A writer herself, Meyering plans to carve out time in the coming year for her own poetry, in addition to her ever-expanding repertoire of PEN projects. “I still think that writing poems is the hardest thing I've ever done — and also the most rewarding,” she says.
Lisa Hanawalt | Graphic Novelist
Brooklyn-based cartoonist and visual artist Hanawalt has, in the six years since graduating from UCLA, done comics and illustration work for Vanity Fair, Vice, the New York Times and the Believer, among others. She also published two issues of a “floppy” comic in 2009 called “I Want You,” starring furry animals dressed as people, through the Oakland-based indie press Buenaventura.

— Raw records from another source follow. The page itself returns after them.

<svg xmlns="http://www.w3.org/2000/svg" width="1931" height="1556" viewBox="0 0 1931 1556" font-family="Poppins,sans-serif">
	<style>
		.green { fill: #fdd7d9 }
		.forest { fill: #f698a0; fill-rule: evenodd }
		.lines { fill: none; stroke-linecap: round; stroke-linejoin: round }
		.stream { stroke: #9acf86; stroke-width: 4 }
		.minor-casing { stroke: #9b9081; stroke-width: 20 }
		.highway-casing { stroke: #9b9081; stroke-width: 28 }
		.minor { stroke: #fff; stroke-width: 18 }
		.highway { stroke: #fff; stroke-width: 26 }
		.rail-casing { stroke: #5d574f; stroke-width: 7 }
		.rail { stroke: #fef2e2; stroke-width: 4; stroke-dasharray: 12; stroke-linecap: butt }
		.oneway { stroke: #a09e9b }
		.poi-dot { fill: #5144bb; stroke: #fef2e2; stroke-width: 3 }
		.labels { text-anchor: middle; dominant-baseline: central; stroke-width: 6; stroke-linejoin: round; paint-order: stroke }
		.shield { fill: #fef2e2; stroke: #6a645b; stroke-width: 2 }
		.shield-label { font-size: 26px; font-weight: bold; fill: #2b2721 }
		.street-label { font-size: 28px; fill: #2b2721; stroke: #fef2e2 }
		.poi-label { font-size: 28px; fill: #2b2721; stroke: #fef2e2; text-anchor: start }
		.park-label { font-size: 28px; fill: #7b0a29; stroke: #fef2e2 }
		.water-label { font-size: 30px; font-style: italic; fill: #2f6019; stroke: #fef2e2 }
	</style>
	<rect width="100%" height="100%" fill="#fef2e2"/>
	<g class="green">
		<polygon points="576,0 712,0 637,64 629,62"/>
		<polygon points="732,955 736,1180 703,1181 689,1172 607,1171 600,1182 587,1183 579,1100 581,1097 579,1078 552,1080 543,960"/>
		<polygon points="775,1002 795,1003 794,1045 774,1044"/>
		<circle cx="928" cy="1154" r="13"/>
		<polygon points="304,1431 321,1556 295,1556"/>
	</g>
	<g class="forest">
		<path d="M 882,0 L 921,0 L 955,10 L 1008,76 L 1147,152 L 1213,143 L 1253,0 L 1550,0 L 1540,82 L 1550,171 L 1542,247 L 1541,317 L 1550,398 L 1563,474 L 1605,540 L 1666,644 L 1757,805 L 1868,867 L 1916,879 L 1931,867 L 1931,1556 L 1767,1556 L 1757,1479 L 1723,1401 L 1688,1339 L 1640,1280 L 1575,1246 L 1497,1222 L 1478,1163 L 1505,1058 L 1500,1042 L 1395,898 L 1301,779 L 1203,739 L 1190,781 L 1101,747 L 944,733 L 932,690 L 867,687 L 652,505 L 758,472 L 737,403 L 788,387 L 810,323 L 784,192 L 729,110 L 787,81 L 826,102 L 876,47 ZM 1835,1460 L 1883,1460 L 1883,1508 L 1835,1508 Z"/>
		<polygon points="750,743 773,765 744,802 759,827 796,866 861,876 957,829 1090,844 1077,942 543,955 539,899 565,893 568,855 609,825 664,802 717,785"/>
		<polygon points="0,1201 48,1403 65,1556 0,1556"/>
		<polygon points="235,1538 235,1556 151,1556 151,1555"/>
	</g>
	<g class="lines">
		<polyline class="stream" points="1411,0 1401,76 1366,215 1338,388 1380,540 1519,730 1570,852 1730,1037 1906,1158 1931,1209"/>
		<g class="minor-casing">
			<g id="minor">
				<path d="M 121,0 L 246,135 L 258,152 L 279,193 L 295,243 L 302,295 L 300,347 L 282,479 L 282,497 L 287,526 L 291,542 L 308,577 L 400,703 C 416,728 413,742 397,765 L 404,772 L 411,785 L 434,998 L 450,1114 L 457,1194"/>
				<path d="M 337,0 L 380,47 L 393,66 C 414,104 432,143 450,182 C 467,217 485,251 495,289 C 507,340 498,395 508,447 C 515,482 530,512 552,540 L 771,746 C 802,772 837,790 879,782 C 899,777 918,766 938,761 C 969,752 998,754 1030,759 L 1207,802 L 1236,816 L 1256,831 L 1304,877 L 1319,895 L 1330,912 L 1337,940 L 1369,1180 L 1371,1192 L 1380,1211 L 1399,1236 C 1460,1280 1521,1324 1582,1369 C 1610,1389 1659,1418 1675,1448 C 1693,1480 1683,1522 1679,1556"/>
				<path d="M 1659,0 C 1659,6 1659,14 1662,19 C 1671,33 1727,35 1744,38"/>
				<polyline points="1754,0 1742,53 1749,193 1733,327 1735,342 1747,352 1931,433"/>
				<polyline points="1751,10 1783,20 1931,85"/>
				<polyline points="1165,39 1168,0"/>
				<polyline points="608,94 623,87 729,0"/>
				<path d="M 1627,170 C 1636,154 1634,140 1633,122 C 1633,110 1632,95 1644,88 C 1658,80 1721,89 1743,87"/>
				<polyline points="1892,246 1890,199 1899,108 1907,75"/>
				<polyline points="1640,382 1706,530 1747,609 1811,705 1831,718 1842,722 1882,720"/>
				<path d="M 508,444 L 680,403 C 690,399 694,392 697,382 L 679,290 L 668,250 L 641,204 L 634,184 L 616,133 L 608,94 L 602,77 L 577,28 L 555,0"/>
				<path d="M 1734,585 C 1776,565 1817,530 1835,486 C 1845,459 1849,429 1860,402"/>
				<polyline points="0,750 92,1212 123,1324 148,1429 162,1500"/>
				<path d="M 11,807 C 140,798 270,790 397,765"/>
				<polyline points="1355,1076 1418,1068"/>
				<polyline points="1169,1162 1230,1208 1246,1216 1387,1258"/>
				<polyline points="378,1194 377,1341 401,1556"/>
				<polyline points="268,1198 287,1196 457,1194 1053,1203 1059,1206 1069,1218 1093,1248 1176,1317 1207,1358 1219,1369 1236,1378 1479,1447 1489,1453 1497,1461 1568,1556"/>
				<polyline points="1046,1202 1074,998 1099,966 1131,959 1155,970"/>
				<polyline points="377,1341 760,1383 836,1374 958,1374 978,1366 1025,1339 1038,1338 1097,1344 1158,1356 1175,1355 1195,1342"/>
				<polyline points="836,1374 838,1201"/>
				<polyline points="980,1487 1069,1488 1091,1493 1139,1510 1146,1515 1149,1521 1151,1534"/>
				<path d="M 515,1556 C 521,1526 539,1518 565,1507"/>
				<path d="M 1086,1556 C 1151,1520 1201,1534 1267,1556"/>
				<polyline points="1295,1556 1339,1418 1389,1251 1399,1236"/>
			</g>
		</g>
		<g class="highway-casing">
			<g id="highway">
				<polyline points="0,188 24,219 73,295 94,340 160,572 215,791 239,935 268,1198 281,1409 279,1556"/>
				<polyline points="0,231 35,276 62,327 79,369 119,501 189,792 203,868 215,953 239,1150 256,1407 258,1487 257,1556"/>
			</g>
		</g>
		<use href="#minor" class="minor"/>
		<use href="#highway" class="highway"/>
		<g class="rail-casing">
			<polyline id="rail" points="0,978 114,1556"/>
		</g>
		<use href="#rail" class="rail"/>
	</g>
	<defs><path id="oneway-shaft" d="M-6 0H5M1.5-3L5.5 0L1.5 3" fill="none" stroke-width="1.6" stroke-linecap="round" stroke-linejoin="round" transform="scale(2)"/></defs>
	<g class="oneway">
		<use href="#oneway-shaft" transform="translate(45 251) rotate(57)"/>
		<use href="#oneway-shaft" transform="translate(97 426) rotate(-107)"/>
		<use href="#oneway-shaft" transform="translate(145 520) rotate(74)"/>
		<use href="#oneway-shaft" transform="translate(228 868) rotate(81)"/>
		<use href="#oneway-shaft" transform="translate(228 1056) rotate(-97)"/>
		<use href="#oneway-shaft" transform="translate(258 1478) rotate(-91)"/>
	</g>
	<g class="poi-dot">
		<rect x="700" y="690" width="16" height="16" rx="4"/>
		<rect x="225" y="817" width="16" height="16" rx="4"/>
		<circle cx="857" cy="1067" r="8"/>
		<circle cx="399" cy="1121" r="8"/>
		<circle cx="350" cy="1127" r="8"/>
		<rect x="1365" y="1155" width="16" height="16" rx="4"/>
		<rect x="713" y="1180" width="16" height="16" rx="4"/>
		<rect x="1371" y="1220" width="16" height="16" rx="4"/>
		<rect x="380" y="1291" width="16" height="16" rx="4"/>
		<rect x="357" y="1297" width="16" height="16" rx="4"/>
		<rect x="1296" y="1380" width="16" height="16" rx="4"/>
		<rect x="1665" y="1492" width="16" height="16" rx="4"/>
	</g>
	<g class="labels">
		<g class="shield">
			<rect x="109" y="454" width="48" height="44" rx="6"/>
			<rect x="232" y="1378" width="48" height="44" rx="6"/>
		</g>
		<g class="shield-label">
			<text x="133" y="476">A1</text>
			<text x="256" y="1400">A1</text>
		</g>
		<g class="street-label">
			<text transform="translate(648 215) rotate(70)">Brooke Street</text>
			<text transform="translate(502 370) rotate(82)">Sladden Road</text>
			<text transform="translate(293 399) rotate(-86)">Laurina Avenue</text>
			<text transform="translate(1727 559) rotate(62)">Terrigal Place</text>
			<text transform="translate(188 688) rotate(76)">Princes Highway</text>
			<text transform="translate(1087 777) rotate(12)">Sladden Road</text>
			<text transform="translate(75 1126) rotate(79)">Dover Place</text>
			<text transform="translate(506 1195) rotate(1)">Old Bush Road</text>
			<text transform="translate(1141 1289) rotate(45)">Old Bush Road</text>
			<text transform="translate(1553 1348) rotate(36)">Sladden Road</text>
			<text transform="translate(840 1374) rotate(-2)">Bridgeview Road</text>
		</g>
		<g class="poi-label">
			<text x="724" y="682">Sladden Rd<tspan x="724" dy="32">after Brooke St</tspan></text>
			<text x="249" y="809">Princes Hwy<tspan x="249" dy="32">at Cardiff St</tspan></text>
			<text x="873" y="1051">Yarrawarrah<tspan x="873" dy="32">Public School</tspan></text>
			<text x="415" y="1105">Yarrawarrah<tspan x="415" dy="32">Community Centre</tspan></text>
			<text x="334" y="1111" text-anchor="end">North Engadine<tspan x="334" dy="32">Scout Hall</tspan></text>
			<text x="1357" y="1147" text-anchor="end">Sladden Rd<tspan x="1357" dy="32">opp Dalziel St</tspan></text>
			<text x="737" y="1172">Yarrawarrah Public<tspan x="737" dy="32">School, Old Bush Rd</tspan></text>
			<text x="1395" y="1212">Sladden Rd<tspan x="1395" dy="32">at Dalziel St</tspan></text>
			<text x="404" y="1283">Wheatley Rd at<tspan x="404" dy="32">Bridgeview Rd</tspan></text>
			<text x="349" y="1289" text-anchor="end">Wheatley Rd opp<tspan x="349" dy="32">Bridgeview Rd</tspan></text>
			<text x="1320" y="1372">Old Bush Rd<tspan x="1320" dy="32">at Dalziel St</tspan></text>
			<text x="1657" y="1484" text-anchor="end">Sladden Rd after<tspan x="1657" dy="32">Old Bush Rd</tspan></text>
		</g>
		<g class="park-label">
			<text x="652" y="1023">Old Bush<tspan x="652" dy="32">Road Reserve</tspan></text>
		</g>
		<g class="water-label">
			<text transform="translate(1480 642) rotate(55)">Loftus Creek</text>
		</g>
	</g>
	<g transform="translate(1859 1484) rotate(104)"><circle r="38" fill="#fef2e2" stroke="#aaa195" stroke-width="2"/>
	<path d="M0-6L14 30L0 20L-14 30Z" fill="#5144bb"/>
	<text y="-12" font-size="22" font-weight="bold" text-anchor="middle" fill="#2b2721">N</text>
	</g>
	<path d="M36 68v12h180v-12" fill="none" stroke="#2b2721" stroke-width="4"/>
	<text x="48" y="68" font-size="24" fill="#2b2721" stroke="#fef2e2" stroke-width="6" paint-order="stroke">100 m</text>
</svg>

Now, Hanawalt's debut graphic novel, “My Dirty Dumb Eyes,” comes out in May through Montreal-based press Drawn and Quarterly — her “dream publisher,” she says. The book is a compilation of the very different things Hanawalt, 29, has been drawing for the last two years. It includes journalistic works, such as her popular, illustrated TV reviews (her recap of “The Bachelor” ran on New York Magazine's Vulture blog in March), as well as a first-person humor essay, in comics form, from the 2012 New York Toy Fair. There are also short fictional take-downs of Martha Stewart and Anna Wintour.
Though she cites Phoebe Gloeckner, Tony Millionaire and Daniel Clowes as early influences, it's Hanawalt's Brooklyn peers, she says, who have had the greatest hand in shaping her sensibility. Hanawalt was part of the all-female cartooning collective Pizza Island, consisting of six women who shared a studio. Among them: Kate Beaton, Sarah Glidden and Julia Wertz — all of whom have taken untraditional, digital or cross-genre approaches to comics.
So is Hanawalt a cartoonist, critic, illustrator or painter? She balks at the labels. “When people ask, I usually just say I'm an artist.”
Valla Vakili | Website Founder
Valla Vakili founded Small Demons after being so entranced by a book that he wanted to experience its textures in real life. What did the main character's favorite drink taste like? Could he trace his footsteps through Marseille?
A former Yahoo executive, Vakili had the resources to go to Marseille and explore for himself. But for everyone else, he created Small Demons, an interactive website of books and the people, places and things they contain.
On the site, you can find every song in Nick Hornby's “High Fidelity.” All 181 cultural icons mentioned in “Infinite Jest” by David Foster Wallace. Every location in Michael Connelly's Harry Bosch series: Philippe's sandwiches, the city of Tustin, Hollywood Park. Each item is connected to every other book in which it appears.
Follow the trails from book to book to book, or look up something specific. Bob Dylan, not surprisingly, appears in 619 books (and counting). The numbers are growing as Small Demons adds more books to its database; it has agreements with five of the six major publishers. Using books to enter an interconnected world: Vakili calls it the Storyverse.
And just as with the universe, the storyverse is expanding outward so users can share their Small Demons world beyond the site itself. A new feature makes it possible to create and share collections, which look a lot like Pinterest boards and can be shared via social media sites.
“As a start-up, whenever you're compared to a runaway hit like Pinterest, it's flattering,” Vakili says. “We do, though, like to think of ourselves as the ultimate place to explore the world of books.”